Editor's Note: DRO contributor Glen Grissom wrote this article for our sister publication Circle Racing Online. With all of the talk about traction control and traction control devices for everything from bracket 1 cars to Top Fuelers, we thought our readers might like a look at what is actually in use over in the oval racing field and how this might be applied to drag racing.

Should stock-car and open-wheel series in America follow Formula 1's lead and allow electronic traction control? (Photo courtesy of BMW PressClub)

Recent events prompted this examination into the somewhat clandestine world of racing electronic traction control (ETC). Just a few weeks ago, I received a "drop-the-dime" phone call from a member of a racing team in a major stock car touring series, angrily saying I should look into doing an updated article on ETC.

They knew they were getting beat by ETC, this crew member said, and might have to consider installing it just to stay competitive, even though they were ethically opposed to doing so. But ethics be damned-they figured if they couldn't beat'em, they'd have to join'em-and so what if the cost of getting caught was substantial? The cost of not being competitive seemed even higher. He said they had heard there were ETC units available that are virtually undetectable; so in the interest of keeping some racers on the ethical straight-and-narrow, I began to do a little research.

But first, full disclosure. I worked at MSD Ignition from the late-'80s to the early '90s, and even then we were hearing about separate MSD racing ignition spark boxes and timing controls being mated together by homebrew electronic techs, secretly mounted in race cars and used for rudimentary ETC. The policy of that company then-as it is now-was not to pursue building and marketing a distinct MSD-branded ETC product.

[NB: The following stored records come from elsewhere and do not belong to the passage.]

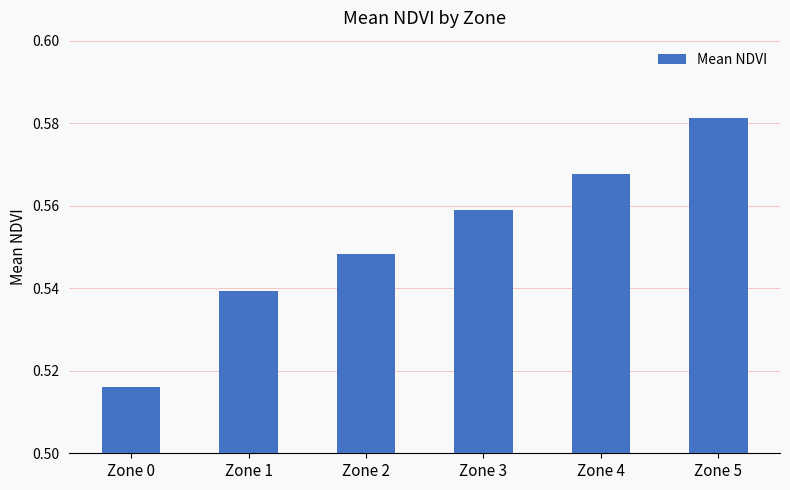

Is it true that the value at Zone 3 is 0.3?

False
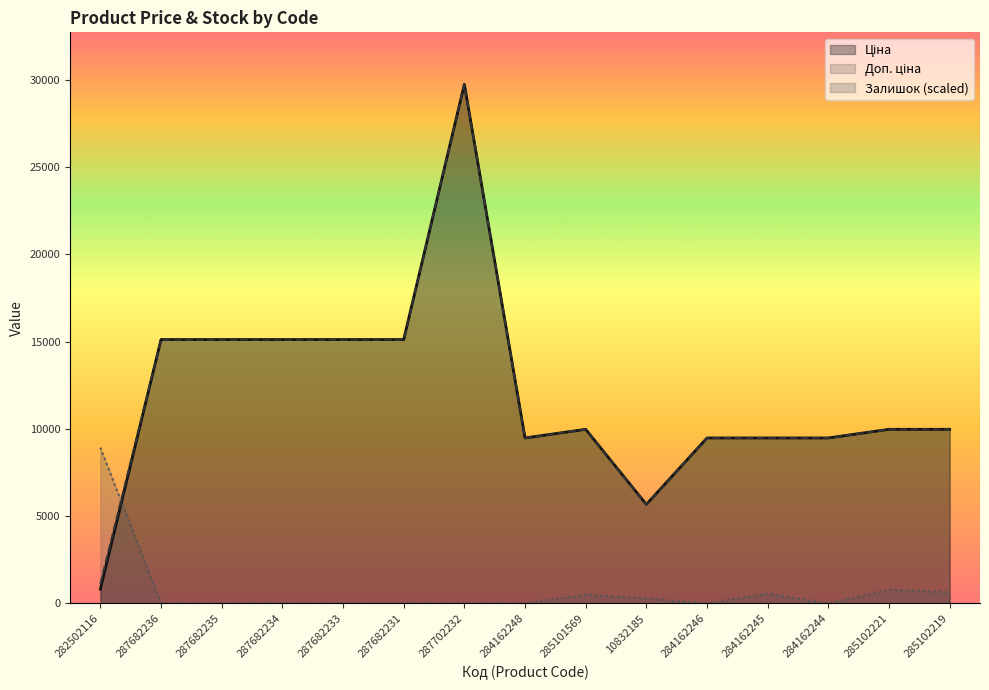

How many intersections are there between Доп. ціна and Залишок?

1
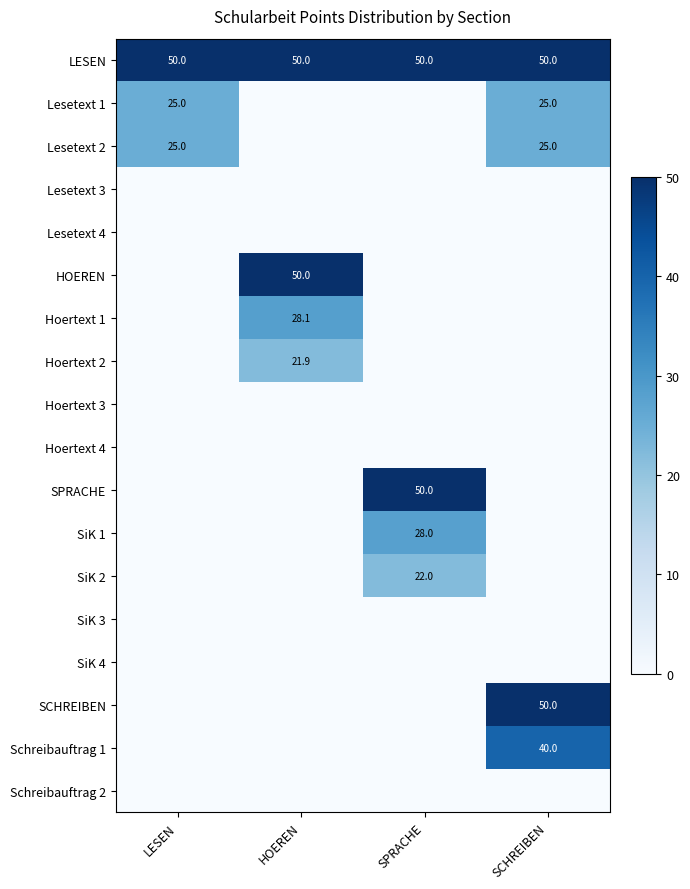

At how many categories does at least one series exceed 11?

4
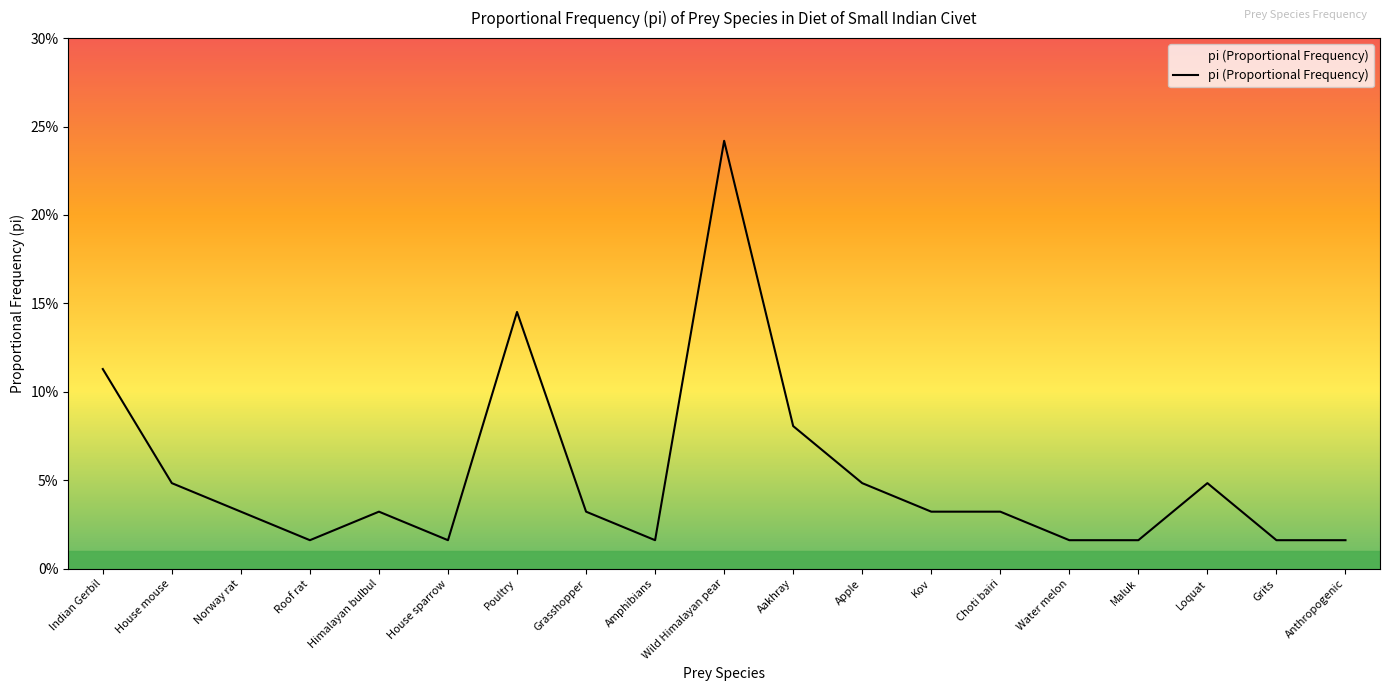

Reading left to right, list all the values displayed in this chart.

0.1	0.0	0.0	0.0	0.0	0.0	0.1	0.0	0.0	0.2	0.1	0.0	0.0	0.0	0.0	0.0	0.0	0.0	0.0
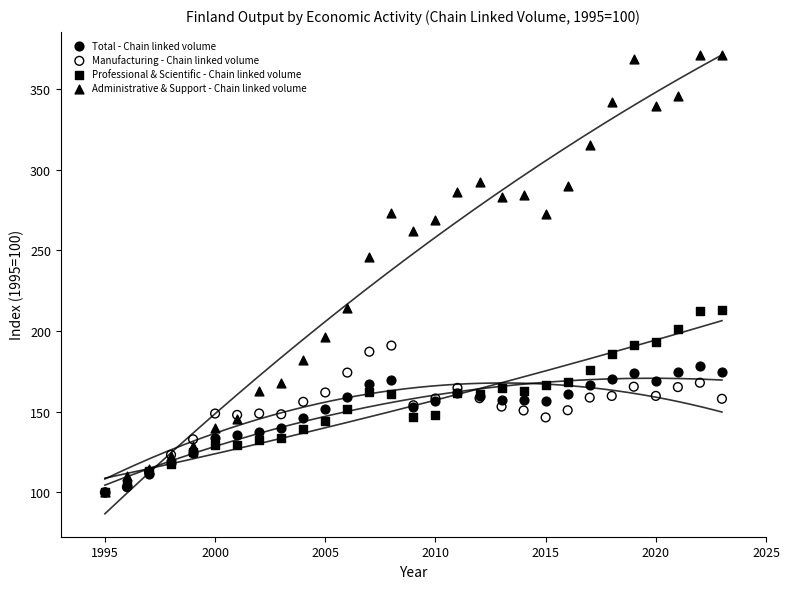

Across all series, what Y value is closest to 235?

245.9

Later, while working as editor of Circle Track magazine, I worked with the staff to publish an article on a type of custom-designed ETC reportedly being tested for use in Winston Cup in the mid-90s. As one would expect, it demonstrated electronic expertise and packaging sophistication.

The powers that be in F1 recently conceded that policing ETC in their series was futile, so it was made legal after seasons of high-tech electronic cat-and-mouse between the major factory teams (with budgets bigger than many countries) and the smartest racing technical inspectors in the world. To me, that was the last shot fired. If the most technically aware racing series in the world-with the most technically capable inspection people, processes, and resources available-finds it impractical and not worth its effort to use those resources in detecting illicit ETC, then how can lesser series with far fewer resources be expected to do so? Better yet, should they even try?

To find out, I revisited some of my former ETC contacts and made some new ones to survey what is presently available on the market for the money. I discovered the basic physics and tactics of the electronic management of tire slip haven't changed much in the past five to six years. However, the cost to miniaturize and package electronic sensing and controlling components has become so relatively affordable that effective mass-produced ETC units can be made so small and portable that they have become virtually undetectable.